• [PAGE TEXT]
- Opening Delimiter -

Endocrine Abstracts (2006) 11 P535

Genetic analyses of familial isolated primary hyperparathyroidism: implications for clinical assessment and surgical management

C Marcocci1, E Pardi1, S Borsari1, E Ambrogini1, M Lemmi1, A Picone1, E Vignali1, G Viccica1, P Berti2, P Miccoli2 & F Cetani1


1Department of Endocrinology, University of Pisa, Pisa, Italy; 2Department of Surgery, University of Pisa, Pisa, Italy.


Familial isolated primary hyperparathyroidism (FIPH) can result either from incomplete expression of a syndromic form of familial primary hyperparathyroidism [multiple endocrine neoplasia types 1 (MEN 1), hyperparathyroidism-jaw tumor syndrome (HPT-JT), or familial hypocalciuric hypercalcemia (FHH)] or still unrecognized causes.

We investigated the involvement of MEN1, HRPT2 and CASR genes by direct sequencing of germline DNA in seven well-characterized Italian kindreds with FIHP, with negative clinical features for MEN 1, HPT-JT and FHH. The mean age at diagnosis was 45±17 yr (mean±SD; range 18–70 yr) in the probands and 42±18 yr (range 15–69 yr) in the other affected.

Germline MEN1 mutations were detected in three kindreds. Multiglandular involvement was found in all but one affected subjects belonging to the three kindreds with MEN1 mutation. In these patients persistence/relapse of the disease was observed unless an extensive parathyroidectomy (excision of 3 ½ glands) had been performed, with the exception of one patient, who is currently normocalcemic 168 months after excision of two glands. No mutations of MEN1, HRPT2 and CASR genes were identified in the remaining four families.

MEN1 genotyping appears worthwhile in FIHP families, since the finding of mutation(s) may predict multiglandular involvement and therefore have practical surgical implications, and prompt further investigation in the family, with the possibility of identifying new cases and beginning a program of periodic surveillance for emergence of tumours in all carriers.

- Closing Delimiter -

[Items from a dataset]
- Opening Delimiter -

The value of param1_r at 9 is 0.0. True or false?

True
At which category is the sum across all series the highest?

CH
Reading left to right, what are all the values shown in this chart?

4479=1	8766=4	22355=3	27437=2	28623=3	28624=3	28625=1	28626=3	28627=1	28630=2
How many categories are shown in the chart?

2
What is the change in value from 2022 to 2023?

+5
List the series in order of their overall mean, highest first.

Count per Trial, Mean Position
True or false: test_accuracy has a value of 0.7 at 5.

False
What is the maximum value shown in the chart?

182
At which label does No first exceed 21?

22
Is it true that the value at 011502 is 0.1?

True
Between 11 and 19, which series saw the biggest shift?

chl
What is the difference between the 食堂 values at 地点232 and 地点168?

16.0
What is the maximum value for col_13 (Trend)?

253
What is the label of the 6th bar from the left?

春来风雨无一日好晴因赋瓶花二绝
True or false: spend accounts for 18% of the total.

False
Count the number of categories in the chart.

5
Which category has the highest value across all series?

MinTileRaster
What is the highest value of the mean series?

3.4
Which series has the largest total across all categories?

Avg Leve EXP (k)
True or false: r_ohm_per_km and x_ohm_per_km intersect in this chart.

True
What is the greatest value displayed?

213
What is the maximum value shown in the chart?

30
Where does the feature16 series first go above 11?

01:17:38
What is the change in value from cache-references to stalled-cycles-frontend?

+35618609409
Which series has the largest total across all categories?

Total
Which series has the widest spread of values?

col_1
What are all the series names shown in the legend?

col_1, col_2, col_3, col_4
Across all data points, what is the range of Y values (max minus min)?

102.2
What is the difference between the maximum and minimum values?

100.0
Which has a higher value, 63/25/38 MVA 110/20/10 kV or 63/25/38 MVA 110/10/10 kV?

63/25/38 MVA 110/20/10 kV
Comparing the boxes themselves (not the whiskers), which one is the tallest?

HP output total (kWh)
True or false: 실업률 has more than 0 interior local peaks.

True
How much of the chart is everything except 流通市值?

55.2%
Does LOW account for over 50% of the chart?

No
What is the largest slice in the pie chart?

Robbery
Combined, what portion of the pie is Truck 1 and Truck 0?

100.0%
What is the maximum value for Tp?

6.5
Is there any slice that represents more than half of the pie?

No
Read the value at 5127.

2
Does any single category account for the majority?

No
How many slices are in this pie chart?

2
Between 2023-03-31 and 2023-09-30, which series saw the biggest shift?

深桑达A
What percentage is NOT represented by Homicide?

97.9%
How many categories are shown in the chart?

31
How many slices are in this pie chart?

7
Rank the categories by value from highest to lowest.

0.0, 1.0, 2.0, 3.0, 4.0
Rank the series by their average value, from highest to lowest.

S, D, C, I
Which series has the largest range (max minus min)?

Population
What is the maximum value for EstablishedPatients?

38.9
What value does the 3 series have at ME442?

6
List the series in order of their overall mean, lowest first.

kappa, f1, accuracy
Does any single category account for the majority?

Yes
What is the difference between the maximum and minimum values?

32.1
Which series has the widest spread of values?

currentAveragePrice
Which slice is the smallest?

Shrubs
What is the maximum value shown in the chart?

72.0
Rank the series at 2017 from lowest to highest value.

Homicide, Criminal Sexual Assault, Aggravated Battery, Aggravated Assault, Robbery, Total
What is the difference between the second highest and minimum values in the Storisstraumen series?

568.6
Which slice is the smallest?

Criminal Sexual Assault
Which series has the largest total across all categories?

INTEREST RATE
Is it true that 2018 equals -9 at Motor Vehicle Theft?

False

- Closing Delimiter -

• [EXPLORE THE MATERIAL]
A: Reproduce the passage of the abstract on familial isolated primary hyperparathyroidism that begins at "Familial isolated primary hyperparathyroidism (FIPH)" and stops after "still unrecognized causes.".
B: Translate this sentence from the abstract on familial isolated primary hyperparathyroidism into Spanish: "Germline MEN1 mutations were detected in three kindreds."

• [RESULTS FOR EACH TASK]
A:
Familial isolated primary hyperparathyroidism (FIPH) can result either from incomplete expression of a syndromic form of familial primary hyperparathyroidism [multiple endocrine neoplasia types 1 (MEN 1), hyperparathyroidism-jaw tumor syndrome (HPT-JT), or familial hypocalciuric hypercalcemia (FHH)] or still unrecognized causes.

B: Se detectaron mutaciones germinales de MEN1 en tres familias.